Accounting for temperature, aging, and headroom
Output can drop in cooler water, and production often declines as plates age or scale forms. The temperature factor reduces expected output, while safety and aging margins add capacity so you are not forced to operate near 100%. Oversizing typically improves stability, lowers percent settings, and provides flexibility during heat waves or parties.
Interpreting the recommendation and exports
The primary result is a recommended cell rating in lb/day and g/hour, making it easy to match to product specifications. If you enter an existing cell rating, the estimated output setting indicates whether the unit can keep up with your assumptions. Exporting CSV or PDF is useful for service records, seasonal rechecks, and documenting changes to demand or run schedules. Re-run the sizing after major water changes, new covers, or shifts in stabilizer that alter sunlight loss patterns.
FAQs
1) What demand value should I start with?
If you are unsure, start at 2.5 ppm per day for a typical outdoor pool. Test daily for a week, then adjust the demand input until your measured chlorine trend matches your estimate.
2) Why does fewer run hours increase the recommended rating?
Cell ratings assume 24 hours of production at full output. When you run the pump fewer hours, the cell has less time to produce, so the required rating must be higher to deliver the same daily chlorine.
3) What temperature factor should I use?
Use 1.00 for warm water and normal output. Use about 0.75–0.90 for mild conditions.
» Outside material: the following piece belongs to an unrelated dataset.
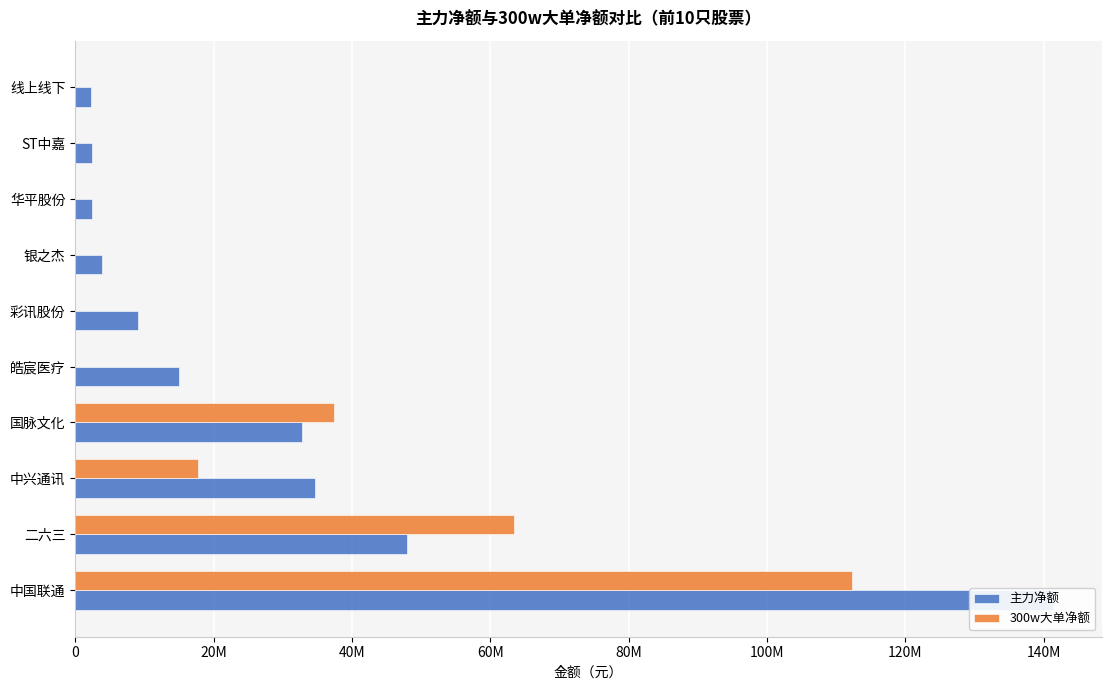

Reading left to right, list all the values displayed in this chart.

主力净额: 141269503	47995842	34604359	32737660	14942594	9061013	3837562	2406963	2399181	2309494
300w大单净额: 112286984	63403368	17768539	37345732	0	0	0	0	0	0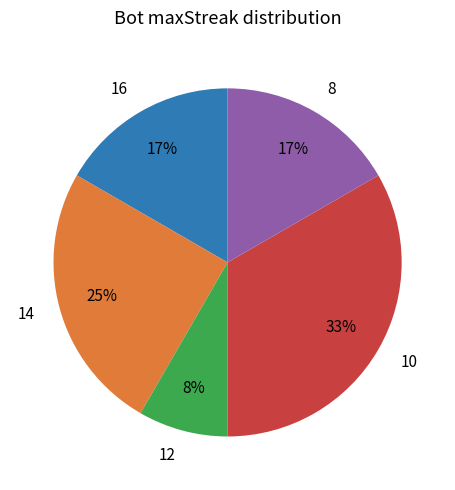

To the nearest percent, what is the average slice percentage?

20%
Use 0.50–0.70 for colder water where production commonly drops and you want extra headroom.
4) Is it better to oversize a salt cell?
A modest oversize often improves stability because you can run a lower output percentage, leaving headroom for heat waves, swim parties, and aging. Avoid extreme oversizing if it leads to unnecessary cost or poor fit.
5) What does the estimated output setting mean?
It estimates what percent output your existing cell would need, using your run time and temperature factor. Values above 100% indicate the cell may struggle under those assumptions and you may need more run time or a larger cell.
6) How often should I recalculate sizing?
Recheck after major seasonal shifts, equipment changes, or noticeable changes in daily chlorine loss. A quick recalculation helps you confirm your run schedule and output percentage still support a steady free chlorine level.